Habib University students are known for being the harbingers of social change, in the short time since the university’s inception. Students have actively participated in several initiatives to change perspectives of the local and global audience, and one such activity has recently led to a great, positive global debate.
HU student Abdul Wahid Khan, from the Social Development and Policy program of the School of Arts, Humanities and Social Sciences recently decided to conduct a social experiment while traveling by public transport in Karachi, while covered in Holi colors. He documented his experience on his Facebook page, which reads:
“I was coming from a Holi celebration and I decided to take a public bus despite the arguments of friends that I should just take a rikshaw cuz people might react to it as I was all in colors. I wanted to see people’s reaction and more than that I wanted to use a public space to celebrate diversity and to let people think about it. I came across many people, and everyone perceived that I am a Hindu and told me how they know “people of my community”. This was my favorite conversation on a bus.
I sit next to an uncle.
Uncle: (with a great sympathy) Why are you working in such a young age?
Me: Sorry, what do you mean?
Uncle: You are a color worker right?
Me: (laughed) No uncle, actually I am coming from a Holi celebration.
Uncle: Oh, Hindu brotheri?
Me: No, I am from a Muslim family.
Uncle: what?

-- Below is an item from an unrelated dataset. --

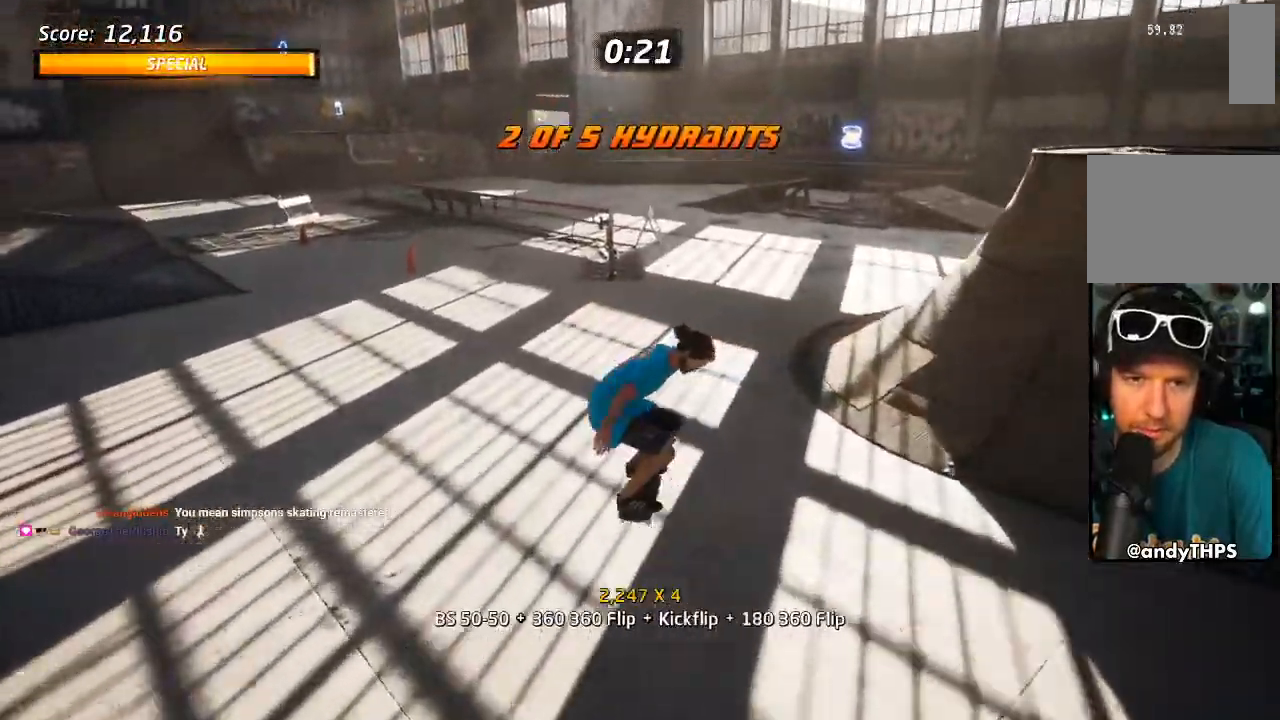
{"dt_ms": 1000, "buttons": ["CROSS"], "left_stick": "center", "right_stick": "center"}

So you celebrated Holi? And rest of them were Muslims as well?
Me: Yes, and some of our friends were Hindus and we celebrated Holi in a church.
Uncle: Beta, you are a Muslim, and…
(There was another uncle sitting in the seat behind us, he interrupted): Oh bhai, if colors bring these kids together and they can celebrate it together with the minority, why do you have to bring in religion? That’s a great thing.

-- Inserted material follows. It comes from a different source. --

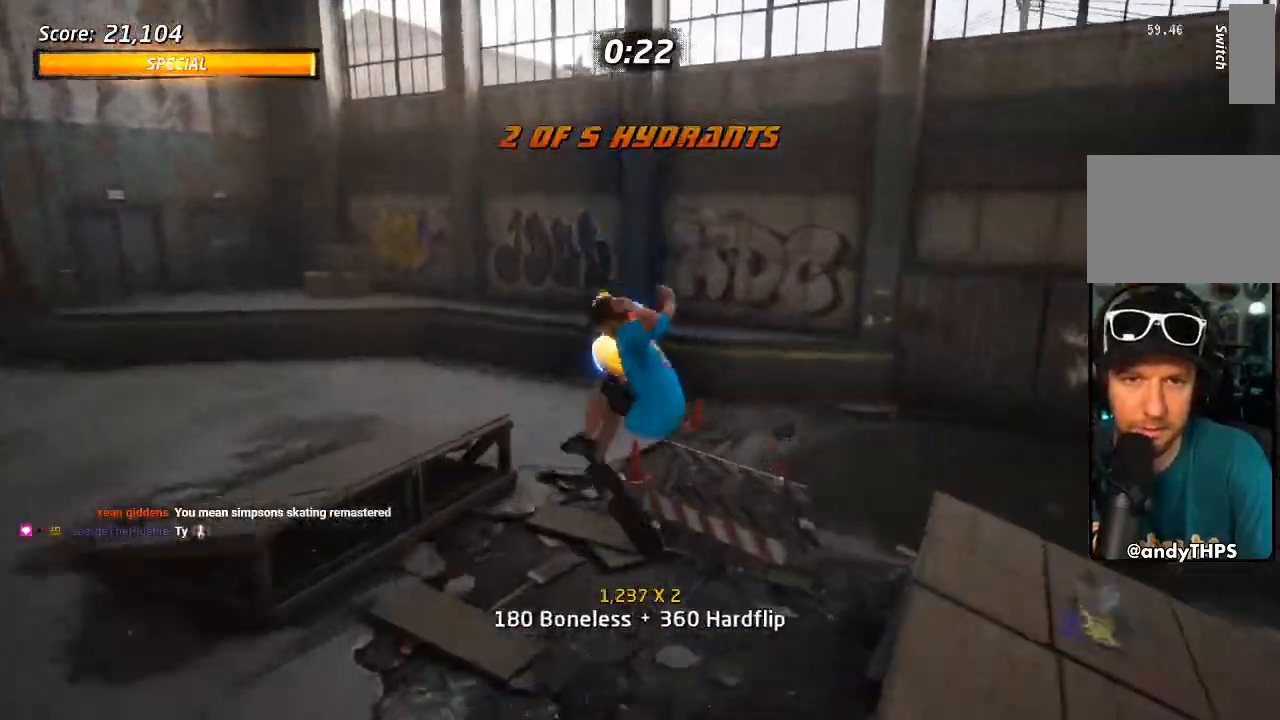
{"dt_ms": 500, "buttons": ["CROSS", "DPAD_UP"], "left_stick": "center", "right_stick": "center", "events": [[67, "DPAD_UP", "up"], [67, "L1", "up"], [133, "DPAD_DOWN", "down"], [217, "DPAD_DOWN", "up"], [267, "DPAD_UP", "down"]]}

Uncle: Well, we were raised by telling us that Hindu and Muslims can not be together.
(The other uncle shakes his head)
Me: That is where everything went wrong. Happy Holi!
It was a great day and glad to see Pakistan accepting other cultures and religions!
Happy Easter if you have read through :-)”
Amidst stories of hatred and religious intolerance, Wahid Khan’s story comes as a fresh surprise and has already received a lot of positive feedback, both from his peers at Habib University and on a global scale. His story has been featured in Indian publications as well as receiving a lot of praise on Pakistani social media, and has instigated debate over the love of celebration illuminated in both Pakistan and India of religious and cultural activities.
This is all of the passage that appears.